During My Nearly five decades in the academic world, the character of the university has changed, and not entirely for the better. As recently as the 1960s and 1970s, America’s universities were heavily influenced, if not completely driven, by faculty ideas and concerns. Today, institutions of higher education are mainly controlled by administrators and staffers who make the rules and set more and more of the priorities of academic life. Of course, universities have always employed administrators. When I was a graduate student in the 1960s and a young professor in the 1970s, though, top administrators were generally drawn from the faculty, and even midlevel managerial tasks were directed by faculty members. These moonlighting academics typically occupied administrative slots on a part-time or temporary basis and planned in due course to return to full-time teaching and research. Because so much of the management of the university was in the hands of professors, presidents and provosts could do little without faculty support and could seldom afford to ignore the faculty’s views. Many faculty members proved to be excellent managers.

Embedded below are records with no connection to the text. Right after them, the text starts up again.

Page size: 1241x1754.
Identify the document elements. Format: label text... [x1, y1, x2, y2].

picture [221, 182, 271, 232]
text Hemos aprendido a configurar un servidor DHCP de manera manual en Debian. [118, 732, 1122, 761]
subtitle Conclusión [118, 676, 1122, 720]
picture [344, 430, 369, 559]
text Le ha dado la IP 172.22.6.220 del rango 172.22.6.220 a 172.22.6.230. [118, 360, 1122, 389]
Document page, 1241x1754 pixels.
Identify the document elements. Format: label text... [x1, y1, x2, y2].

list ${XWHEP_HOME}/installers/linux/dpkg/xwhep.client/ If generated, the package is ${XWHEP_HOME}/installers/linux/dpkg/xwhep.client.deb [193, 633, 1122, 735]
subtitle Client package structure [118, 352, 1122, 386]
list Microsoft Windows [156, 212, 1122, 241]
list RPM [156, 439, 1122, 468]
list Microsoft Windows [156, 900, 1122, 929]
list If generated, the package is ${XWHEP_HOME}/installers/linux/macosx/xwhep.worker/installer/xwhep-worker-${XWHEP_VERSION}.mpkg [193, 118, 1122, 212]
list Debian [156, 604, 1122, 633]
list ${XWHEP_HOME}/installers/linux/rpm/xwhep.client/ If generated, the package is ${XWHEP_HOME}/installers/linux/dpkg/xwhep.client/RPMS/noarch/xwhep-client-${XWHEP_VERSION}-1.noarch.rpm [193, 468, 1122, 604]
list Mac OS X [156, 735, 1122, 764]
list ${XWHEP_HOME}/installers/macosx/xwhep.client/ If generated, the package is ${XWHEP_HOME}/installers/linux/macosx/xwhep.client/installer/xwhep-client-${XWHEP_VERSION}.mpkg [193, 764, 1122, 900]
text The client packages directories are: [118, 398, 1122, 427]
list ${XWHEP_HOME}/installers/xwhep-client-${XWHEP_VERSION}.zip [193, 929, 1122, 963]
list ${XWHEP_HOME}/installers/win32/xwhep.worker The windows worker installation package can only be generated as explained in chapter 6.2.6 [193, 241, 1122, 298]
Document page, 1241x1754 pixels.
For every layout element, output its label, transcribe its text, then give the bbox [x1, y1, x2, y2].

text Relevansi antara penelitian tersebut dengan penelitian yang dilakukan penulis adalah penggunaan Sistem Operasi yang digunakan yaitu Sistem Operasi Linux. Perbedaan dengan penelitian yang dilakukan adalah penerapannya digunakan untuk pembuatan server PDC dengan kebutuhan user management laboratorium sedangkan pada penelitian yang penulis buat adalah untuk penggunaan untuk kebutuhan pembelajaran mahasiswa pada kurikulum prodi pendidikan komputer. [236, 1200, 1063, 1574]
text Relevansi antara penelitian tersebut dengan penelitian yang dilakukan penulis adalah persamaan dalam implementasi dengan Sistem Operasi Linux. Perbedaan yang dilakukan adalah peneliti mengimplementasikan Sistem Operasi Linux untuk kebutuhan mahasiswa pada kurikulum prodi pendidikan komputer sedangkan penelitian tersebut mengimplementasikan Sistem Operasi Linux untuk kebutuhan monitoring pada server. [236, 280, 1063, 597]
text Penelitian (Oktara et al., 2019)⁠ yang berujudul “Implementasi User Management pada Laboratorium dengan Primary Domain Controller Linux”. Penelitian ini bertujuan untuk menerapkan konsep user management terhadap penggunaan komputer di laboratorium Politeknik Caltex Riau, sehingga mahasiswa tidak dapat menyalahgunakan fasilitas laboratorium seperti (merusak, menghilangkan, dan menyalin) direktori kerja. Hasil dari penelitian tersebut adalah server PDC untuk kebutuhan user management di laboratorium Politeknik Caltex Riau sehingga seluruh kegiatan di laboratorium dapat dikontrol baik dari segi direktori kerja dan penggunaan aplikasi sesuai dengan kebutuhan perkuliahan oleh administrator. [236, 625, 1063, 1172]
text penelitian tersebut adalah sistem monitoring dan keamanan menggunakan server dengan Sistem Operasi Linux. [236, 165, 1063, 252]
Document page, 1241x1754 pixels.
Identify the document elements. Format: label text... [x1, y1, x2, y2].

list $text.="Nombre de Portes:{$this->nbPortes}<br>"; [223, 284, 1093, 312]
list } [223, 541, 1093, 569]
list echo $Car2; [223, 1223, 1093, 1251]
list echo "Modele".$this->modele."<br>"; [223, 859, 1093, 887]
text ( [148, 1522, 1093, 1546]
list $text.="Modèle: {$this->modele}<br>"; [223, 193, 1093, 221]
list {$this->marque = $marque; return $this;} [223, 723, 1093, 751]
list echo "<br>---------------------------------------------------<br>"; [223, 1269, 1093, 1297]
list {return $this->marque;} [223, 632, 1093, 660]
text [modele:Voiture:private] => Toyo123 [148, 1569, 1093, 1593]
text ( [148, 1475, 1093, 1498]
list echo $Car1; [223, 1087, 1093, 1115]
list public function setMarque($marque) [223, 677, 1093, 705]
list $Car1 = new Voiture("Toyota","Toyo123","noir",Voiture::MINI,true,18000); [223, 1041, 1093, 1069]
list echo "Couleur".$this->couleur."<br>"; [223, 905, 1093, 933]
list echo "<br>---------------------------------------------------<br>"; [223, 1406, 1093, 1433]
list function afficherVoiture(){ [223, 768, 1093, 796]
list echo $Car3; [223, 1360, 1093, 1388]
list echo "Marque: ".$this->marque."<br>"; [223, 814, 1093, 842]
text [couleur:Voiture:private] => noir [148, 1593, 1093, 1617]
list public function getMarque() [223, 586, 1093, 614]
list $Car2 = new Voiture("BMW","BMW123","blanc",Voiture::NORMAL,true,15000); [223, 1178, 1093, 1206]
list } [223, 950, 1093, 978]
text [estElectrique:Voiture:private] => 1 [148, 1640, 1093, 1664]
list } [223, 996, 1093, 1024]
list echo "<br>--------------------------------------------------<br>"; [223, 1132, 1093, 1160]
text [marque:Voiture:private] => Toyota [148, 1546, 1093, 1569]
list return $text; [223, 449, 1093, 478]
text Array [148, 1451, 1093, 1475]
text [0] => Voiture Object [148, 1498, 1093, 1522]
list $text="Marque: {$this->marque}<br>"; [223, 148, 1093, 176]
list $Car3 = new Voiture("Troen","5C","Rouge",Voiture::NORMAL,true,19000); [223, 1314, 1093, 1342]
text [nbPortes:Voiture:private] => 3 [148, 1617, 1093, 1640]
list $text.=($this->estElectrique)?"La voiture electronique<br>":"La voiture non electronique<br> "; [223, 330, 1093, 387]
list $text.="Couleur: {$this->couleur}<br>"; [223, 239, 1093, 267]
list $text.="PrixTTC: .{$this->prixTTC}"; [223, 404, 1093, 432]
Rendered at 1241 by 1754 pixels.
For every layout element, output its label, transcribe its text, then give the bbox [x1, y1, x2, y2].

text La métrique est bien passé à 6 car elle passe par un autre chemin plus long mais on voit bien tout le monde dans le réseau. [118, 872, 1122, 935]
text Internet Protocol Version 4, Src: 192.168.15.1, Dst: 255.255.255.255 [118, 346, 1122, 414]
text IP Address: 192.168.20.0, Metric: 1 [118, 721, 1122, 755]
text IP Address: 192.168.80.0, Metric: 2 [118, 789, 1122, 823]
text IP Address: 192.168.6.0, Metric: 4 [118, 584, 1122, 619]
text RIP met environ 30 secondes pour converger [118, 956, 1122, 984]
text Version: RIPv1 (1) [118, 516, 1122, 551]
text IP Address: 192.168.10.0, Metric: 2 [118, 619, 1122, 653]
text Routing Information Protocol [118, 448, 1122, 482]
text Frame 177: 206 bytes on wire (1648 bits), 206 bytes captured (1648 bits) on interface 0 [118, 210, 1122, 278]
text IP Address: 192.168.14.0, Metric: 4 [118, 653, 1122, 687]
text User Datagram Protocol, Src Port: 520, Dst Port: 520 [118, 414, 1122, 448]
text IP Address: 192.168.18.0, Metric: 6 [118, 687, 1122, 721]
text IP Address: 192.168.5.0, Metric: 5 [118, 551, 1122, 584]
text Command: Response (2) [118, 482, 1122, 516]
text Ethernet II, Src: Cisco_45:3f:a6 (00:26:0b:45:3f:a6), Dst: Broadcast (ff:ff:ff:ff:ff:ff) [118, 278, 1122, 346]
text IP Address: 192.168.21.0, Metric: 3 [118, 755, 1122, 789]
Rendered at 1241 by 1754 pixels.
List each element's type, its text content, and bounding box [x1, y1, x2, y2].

Through their intelligence, energy and entrepreneurship, faculty administrators, essentially working in their spare time, helped to build a number of the world’s premier institutions of higher education. One important reason for their success was that faculty administrators never forgot that the purpose of the university was the promotion of education and research. Their own short-term managerial endeavors did not distract them from their long-term academic commitments. Alas, today’s full-time professional administrators tend to view management as an end in and of itself. Most have no faculty experience, and even those who spent time in a classroom or laboratory hope to make administration their life’s work and have no plan to return to the faculty. For many of these career managers, promoting teaching and research is less important than expanding their own administrative domains. Under their supervision, the means have become the end.